- To-do item:
Only one stretch of the data is wanted: the line containing "where ObjectID= 'dcd2dee1-c861-474b-9b2c-cc2882f", the line containing "5.JSON 特殊字符", and every line between them, copied exactly.

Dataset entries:
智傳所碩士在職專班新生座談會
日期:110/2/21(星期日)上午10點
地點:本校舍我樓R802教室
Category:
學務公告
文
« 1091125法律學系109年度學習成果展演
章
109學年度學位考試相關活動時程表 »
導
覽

* * *

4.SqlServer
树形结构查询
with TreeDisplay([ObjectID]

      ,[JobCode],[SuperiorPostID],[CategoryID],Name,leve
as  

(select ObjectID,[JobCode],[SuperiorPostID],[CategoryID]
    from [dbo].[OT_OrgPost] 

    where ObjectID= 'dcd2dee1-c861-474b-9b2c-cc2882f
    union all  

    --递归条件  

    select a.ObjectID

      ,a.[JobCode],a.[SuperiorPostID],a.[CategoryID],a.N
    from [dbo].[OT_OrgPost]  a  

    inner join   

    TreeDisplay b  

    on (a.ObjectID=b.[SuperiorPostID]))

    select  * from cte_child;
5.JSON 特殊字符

- Result:
    where ObjectID= 'dcd2dee1-c861-474b-9b2c-cc2882f
    union all  

    --递归条件  

    select a.ObjectID

      ,a.[JobCode],a.[SuperiorPostID],a.[CategoryID],a.N
    from [dbo].[OT_OrgPost]  a  

    inner join   

    TreeDisplay b  

    on (a.ObjectID=b.[SuperiorPostID]))

    select  * from cte_child;
5.JSON 特殊字符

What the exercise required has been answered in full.